**Task**
In the data below, begin at the line that has "In the early" and stop after the line that has "He illustrates the". Write those lines out again with "horizontally" changed to "laterally" and everything else left as is, and leave the pictures out.

**Provided material**
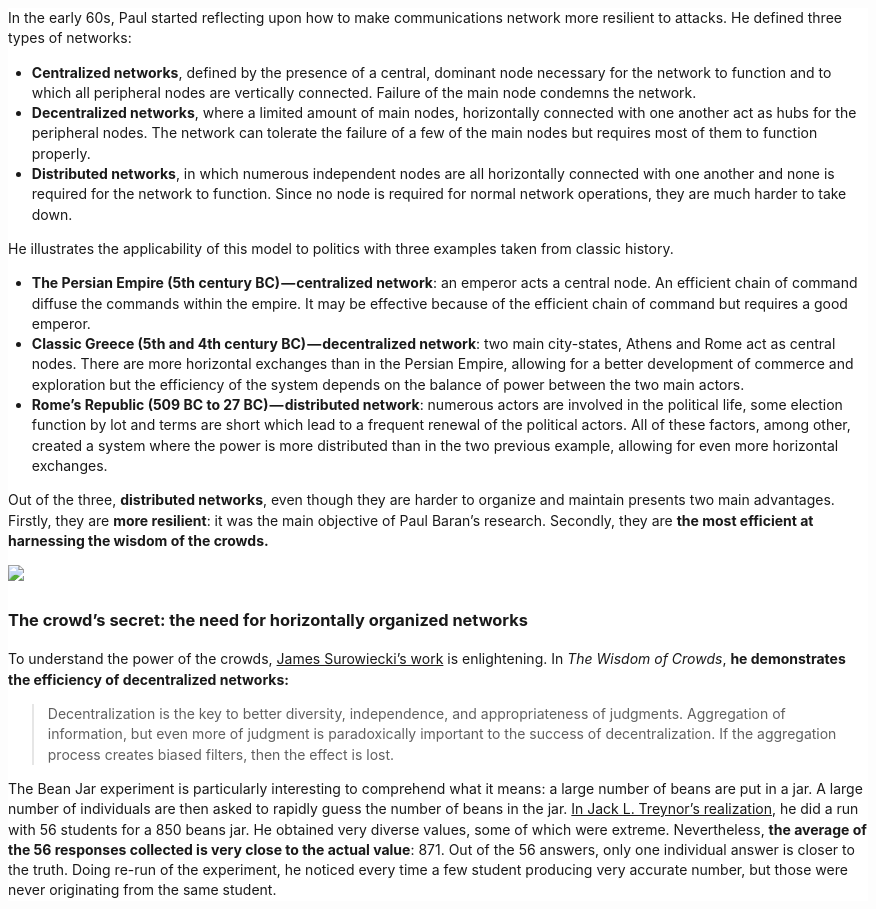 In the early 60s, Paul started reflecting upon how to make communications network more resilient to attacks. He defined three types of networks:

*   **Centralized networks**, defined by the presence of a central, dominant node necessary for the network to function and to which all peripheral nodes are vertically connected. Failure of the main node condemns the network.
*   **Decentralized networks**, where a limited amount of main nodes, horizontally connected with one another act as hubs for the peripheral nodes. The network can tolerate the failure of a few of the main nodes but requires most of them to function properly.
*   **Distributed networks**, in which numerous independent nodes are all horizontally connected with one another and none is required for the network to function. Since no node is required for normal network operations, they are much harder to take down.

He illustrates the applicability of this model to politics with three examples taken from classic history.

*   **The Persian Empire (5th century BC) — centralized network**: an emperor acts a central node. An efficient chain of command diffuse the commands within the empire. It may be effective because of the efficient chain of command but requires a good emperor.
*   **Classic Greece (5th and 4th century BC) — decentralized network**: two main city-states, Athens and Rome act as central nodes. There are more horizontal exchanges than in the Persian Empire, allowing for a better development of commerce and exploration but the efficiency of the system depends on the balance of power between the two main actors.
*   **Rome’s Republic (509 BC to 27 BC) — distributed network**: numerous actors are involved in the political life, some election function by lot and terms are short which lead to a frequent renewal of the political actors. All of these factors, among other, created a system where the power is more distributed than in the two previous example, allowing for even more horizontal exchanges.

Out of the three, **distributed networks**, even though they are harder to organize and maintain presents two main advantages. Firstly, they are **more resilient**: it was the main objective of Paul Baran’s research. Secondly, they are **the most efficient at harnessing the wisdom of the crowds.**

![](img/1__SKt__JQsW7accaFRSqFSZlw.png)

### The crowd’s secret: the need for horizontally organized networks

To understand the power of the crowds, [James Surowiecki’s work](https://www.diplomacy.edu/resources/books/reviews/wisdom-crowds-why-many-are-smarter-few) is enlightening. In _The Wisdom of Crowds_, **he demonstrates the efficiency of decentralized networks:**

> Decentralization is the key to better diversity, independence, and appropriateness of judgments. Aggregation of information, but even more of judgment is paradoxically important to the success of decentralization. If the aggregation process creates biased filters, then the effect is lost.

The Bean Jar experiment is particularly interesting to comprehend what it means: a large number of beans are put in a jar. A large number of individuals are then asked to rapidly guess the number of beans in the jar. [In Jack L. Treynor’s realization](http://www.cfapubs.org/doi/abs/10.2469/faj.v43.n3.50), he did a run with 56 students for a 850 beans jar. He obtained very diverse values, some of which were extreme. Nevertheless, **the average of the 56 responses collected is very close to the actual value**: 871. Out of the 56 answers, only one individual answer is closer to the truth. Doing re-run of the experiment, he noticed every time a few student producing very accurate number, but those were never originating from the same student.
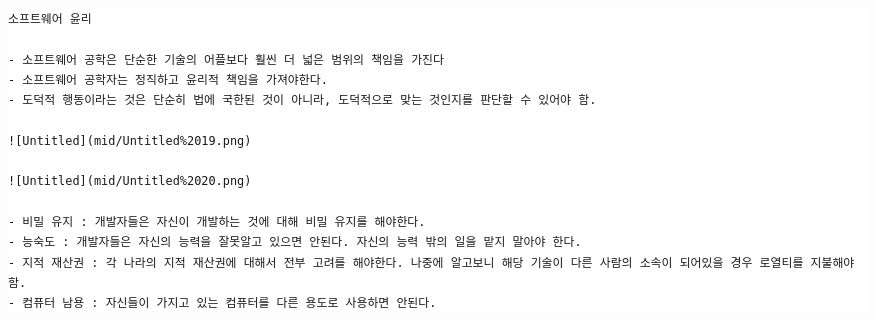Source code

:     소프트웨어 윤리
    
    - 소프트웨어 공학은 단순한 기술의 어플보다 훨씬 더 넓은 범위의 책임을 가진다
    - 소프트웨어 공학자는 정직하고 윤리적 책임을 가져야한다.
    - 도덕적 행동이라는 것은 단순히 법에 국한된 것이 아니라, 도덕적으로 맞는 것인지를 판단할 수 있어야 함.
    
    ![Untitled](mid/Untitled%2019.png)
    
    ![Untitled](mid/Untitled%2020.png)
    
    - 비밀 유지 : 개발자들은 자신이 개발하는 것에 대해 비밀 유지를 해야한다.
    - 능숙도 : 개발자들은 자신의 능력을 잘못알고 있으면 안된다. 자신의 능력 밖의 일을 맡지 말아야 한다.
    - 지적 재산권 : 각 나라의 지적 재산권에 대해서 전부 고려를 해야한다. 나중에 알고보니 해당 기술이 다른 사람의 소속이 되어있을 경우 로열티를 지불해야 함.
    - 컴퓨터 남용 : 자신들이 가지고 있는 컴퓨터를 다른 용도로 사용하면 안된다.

--

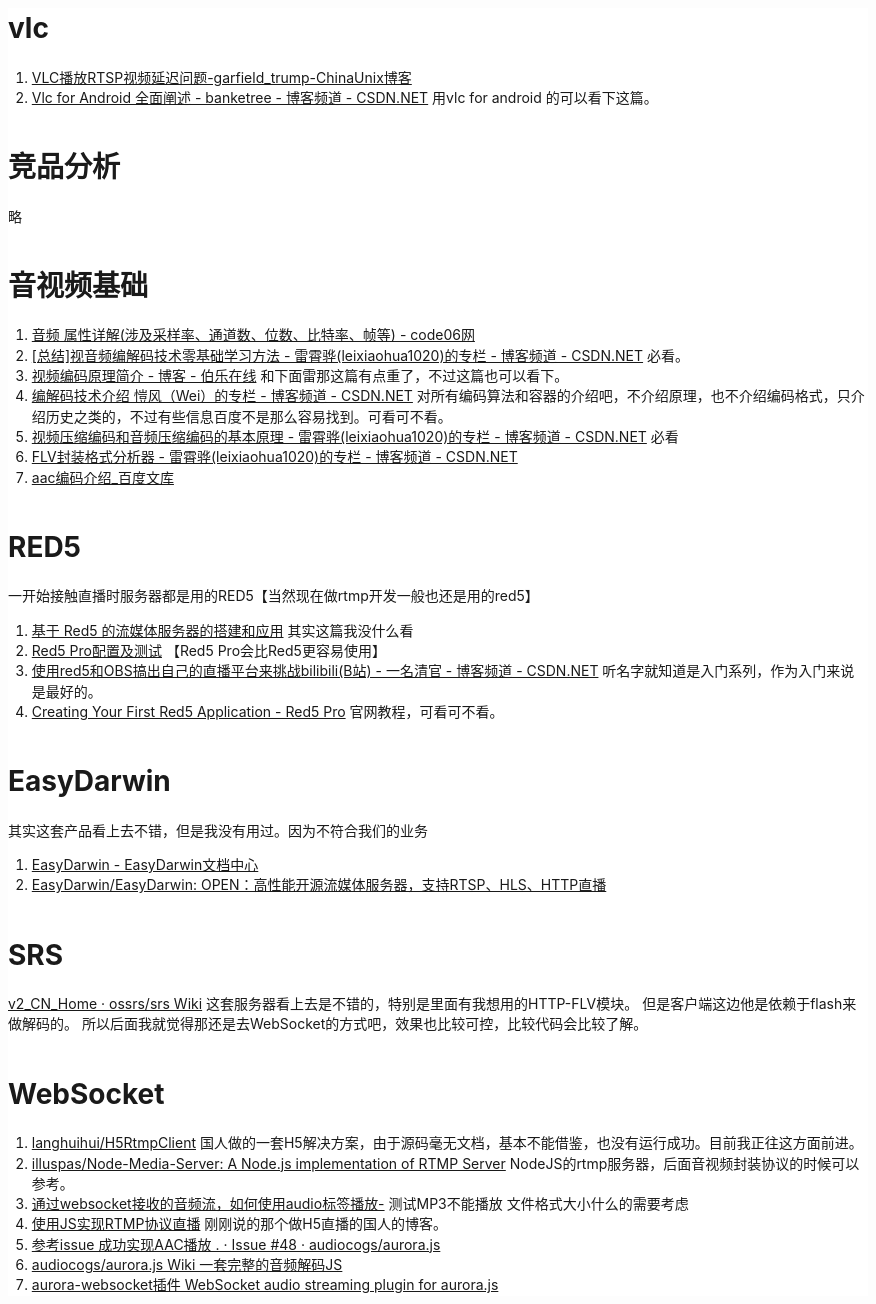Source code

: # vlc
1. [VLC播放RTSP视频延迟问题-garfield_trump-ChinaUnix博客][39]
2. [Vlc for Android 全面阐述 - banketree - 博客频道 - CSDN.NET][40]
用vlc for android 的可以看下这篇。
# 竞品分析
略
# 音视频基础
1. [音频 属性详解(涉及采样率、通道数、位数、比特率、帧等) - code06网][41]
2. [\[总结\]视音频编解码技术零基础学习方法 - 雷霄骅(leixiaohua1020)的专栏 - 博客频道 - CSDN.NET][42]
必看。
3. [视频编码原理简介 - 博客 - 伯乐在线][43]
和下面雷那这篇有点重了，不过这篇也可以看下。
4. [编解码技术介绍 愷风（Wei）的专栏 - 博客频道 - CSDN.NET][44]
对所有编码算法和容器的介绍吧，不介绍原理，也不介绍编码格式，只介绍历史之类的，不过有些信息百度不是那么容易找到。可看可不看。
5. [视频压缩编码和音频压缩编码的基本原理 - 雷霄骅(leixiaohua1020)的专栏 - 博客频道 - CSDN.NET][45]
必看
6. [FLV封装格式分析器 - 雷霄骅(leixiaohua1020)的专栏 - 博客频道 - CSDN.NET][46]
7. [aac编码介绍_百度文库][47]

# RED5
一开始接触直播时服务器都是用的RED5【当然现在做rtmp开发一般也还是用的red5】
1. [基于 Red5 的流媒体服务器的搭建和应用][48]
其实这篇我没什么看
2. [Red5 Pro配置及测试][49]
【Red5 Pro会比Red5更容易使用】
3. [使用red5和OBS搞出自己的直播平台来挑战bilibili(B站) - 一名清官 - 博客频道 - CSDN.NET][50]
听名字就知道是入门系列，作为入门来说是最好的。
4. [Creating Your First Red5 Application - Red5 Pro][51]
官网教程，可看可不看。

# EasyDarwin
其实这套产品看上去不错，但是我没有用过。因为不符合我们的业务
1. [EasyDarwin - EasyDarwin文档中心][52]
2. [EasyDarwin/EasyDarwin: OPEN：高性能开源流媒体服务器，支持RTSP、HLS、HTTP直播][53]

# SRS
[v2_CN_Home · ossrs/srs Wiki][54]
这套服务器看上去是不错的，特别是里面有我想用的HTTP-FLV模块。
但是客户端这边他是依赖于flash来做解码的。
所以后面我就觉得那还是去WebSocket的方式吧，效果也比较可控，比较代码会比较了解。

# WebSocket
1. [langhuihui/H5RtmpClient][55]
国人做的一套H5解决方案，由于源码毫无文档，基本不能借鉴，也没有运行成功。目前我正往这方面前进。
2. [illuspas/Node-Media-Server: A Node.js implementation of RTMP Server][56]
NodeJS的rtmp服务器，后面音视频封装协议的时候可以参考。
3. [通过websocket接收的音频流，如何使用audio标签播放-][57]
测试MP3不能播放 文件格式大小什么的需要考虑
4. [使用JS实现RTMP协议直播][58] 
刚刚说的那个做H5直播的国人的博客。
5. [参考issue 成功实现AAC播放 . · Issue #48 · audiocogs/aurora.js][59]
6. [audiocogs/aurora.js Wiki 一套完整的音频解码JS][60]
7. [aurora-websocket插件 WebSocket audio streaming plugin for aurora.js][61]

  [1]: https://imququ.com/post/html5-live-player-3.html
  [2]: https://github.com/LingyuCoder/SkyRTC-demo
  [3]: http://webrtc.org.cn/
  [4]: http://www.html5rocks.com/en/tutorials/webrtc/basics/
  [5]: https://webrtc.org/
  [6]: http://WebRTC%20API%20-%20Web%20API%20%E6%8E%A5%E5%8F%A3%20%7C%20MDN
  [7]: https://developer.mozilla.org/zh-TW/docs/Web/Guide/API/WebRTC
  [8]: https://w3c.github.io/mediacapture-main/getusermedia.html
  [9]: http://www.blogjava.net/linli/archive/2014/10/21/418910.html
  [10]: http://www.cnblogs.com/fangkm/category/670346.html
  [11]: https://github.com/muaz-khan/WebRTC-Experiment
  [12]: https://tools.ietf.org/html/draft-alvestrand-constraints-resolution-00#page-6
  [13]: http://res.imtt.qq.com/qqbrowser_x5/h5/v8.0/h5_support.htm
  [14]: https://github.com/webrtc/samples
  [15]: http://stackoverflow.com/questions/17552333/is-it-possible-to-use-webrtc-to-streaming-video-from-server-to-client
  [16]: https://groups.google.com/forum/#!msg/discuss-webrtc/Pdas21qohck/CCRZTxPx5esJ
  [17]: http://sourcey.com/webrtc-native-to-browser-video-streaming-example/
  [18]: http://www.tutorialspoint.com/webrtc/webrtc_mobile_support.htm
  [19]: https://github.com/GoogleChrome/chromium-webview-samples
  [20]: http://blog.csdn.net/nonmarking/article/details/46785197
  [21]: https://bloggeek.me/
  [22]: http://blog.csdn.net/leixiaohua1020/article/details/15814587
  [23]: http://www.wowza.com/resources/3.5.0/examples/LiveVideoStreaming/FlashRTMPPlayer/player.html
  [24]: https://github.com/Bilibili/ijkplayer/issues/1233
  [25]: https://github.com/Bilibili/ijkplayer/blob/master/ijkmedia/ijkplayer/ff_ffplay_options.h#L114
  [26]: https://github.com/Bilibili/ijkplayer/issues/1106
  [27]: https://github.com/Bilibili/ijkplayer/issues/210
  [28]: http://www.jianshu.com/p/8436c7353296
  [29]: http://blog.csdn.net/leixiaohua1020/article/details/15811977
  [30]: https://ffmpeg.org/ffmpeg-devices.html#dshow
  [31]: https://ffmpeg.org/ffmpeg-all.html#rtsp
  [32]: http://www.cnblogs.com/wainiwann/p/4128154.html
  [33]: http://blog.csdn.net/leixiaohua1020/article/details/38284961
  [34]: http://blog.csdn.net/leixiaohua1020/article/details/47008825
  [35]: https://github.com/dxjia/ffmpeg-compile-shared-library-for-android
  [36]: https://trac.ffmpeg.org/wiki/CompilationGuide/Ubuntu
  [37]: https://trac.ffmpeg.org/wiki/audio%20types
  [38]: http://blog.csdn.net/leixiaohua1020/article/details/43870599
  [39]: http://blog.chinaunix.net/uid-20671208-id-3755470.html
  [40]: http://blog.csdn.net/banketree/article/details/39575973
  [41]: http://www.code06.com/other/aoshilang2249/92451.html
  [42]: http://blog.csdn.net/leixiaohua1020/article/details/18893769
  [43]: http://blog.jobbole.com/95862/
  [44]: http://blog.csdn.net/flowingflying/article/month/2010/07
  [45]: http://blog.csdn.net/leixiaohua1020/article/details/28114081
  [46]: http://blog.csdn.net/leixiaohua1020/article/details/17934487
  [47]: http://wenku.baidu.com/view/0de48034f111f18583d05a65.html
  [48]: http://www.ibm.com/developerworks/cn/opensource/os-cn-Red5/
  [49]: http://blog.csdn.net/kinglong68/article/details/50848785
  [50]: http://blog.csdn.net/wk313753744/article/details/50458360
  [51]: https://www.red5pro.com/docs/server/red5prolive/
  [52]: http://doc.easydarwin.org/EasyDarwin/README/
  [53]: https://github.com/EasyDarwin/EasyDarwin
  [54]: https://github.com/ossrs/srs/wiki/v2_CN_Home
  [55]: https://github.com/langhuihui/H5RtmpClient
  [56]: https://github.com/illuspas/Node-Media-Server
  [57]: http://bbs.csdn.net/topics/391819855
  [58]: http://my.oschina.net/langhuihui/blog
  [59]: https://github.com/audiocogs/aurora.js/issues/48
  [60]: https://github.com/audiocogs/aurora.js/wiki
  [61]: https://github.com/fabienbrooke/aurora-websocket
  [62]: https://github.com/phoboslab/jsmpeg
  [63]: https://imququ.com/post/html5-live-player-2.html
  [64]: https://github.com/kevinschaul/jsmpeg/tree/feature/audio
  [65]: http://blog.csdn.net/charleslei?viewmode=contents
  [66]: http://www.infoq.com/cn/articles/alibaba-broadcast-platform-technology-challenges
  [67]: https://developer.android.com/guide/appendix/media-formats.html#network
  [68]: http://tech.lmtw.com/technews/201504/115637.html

**Written response**
 In the early 60s, Paul started reflecting upon how to make communications network more resilient to attacks. He defined three types of networks:

*   **Centralized networks**, defined by the presence of a central, dominant node necessary for the network to function and to which all peripheral nodes are vertically connected. Failure of the main node condemns the network.
*   **Decentralized networks**, where a limited amount of main nodes, laterally connected with one another act as hubs for the peripheral nodes. The network can tolerate the failure of a few of the main nodes but requires most of them to function properly.
*   **Distributed networks**, in which numerous independent nodes are all laterally connected with one another and none is required for the network to function. Since no node is required for normal network operations, they are much harder to take down.

He illustrates the applicability of this model to politics with three examples taken from classic history.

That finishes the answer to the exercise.